Problems to work on:
#1 In the text on Strix Halo latency, what range do Strix Halo's cross-CCX latencies fall in?
#2 Please carry the text on Strix Halo latency forward from its final sentence.

Advanced packaging may provide latency benefits too. Regular AMD CCDs use SerDes (serializer-deserializer) blocks, which convert signals for transport over lower quality PCB traces. Zen 2’s Infinity Fabric On-Package (IFOP) SerDes for example uses 32 transmit and 40 receive lanes running at a very high clock. Forwarded clock signals per lane data bundle help tackle clock skew that comes up with high speed parallel transmission over wires of unequal lengths. CRC helps ensure data integrity.
All of that adds power and latency overhead. Strix Halo’s InFO_oS packaging doesn’t require SerDes. But any latency advantage is difficult to observe in practice. DRAM requests are the most common type of off-CCD traffic. High LPDDR5X latency masks any latency advantage when looking at DRAM requests, as shown above. Cache coherency traffic is another form of off-CCD traffic, and doesn’t involve DRAM. However, testing that with a “core to core latency” test that bounces cachelines between core pairs also doesn’t provide favorable results for Strix Halo.
A run that produced good cross-CCX latencies
AMD handles cross-CCX cache coherency at Coherent Stations (CS-es) that sit right in front of the memory controllers. Memory traffic is interleaved across memory channels and thus CS instances based on their physical address. I try hitting different physical addresses by testing with various cacheline offsets into a 4 KB page, which gives me different combinations of L3 slices and memory controller + CS pairs. Values within a single run reflect variation based on the tested core pair, while different runs display variation from different memory subsystem blocks owning the tested address.
A run on the worse end with respect to cross-CCX latencies, likely hitting a CS farther away from the CPU endpoints
Cross-CCX latencies on Strix Halo land in the 100-120 ns range depending on the location of the tested core pair, responsible L3 slice, and responsible CS. It’s significantly higher on typical desktop systems or prior mobile chips from AMD. For example, the Ryzen 9 9900X tends to have cross-CCX latencies in the 80-90 ns range, which is in line with prior Zen generations. It’s about 20 ns faster than Strix Halo.
Therefore, I don’t have a satisfactory answer about Strix Halo’s cross-die latency. Latency may indeed be lower at die boundaries. But everything past that boundary has higher latency compared to other client systems, making any advantage invisible to software.

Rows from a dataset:

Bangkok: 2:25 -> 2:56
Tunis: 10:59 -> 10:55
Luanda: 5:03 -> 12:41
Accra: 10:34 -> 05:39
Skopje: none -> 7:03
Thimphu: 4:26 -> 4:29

Outputs in order:
#1 They fall in the 100-120 ns range, depending on the tested core pair, the responsible L3 slice and the responsible CS.

#2
Balancing CPU and GPU Bandwidth Demands
Sharing a memory controller across the CPU and GPU comes with advantages, like making zero-copy behavior more natural to pull off. But it comes with challenges too. CPU and GPU memory requests can contend with each other for DRAM access. Contention surfaces as higher latency. From Zen 4 onward, AMD’s L3 performance monitoring unit (PMU) can measure average latency in nanoseconds for requests external to the core cluster. PMU data isn’t directly comparable to software measurements, because it only accounts for latency after the point of a L3 miss. But it is consistent in slightly under-estimating software observed latency when running a simple latency microbenchmark. When gaming, I typically see low CPU bandwidth demands and correspondingly mild latency increases over the baseline.
The same doesn’t hold true when gaming on Strix Halo’s integrated GPU. Latency rises far above the baseline of around 140 ns. I logged average latency over 1 second intervals, and many of those intervals saw latency figures around 200 ns across several games
I wrote a microbenchmark to investigate how CPU memory latency is impacted by GPU-sde bandwidth load. As with the CPU loaded latency test, I run a latency test thread on a CPU core. But instead of using a read-only pattern, I do a standard C=A+B computation across large arrays on the GPU. To control GPU bandwidth load, I can have each OpenCL kernel invocation do more math with A and B before writing the result to C. Results show increased latency at higher GPU bandwidth demands. Other recent iGPUs show similar behavior.
In-game CPU bandwidth demands are low, but not as low as a simple latency test. I tried running a couple of read bandwidth threads on top of the test above. Strix Halo seems to let its GPU squeeze out the CPU when under extreme bandwidth demands. Latency suffers, passing 300 ns at one point.
Plotting L3 and memory controller PMU data with 1 second intervals helps capture the relationship between latency and bandwidth usage in more complex workloads. The points don’t track well with microbenchmark data collected with a single CPU-side latency test thread. Perhaps there’s enough CPU-side bandwidth demand to cause contention at both the die-to-die interface and the memory controllers. Or maybe, CPU and GPU bandwidth spikes tend to line up within those 1 second intervals. Whatever the case, PMU data highlights how Strix Halo’s CPU cores need high cache hitrates more than their desktop counterparts.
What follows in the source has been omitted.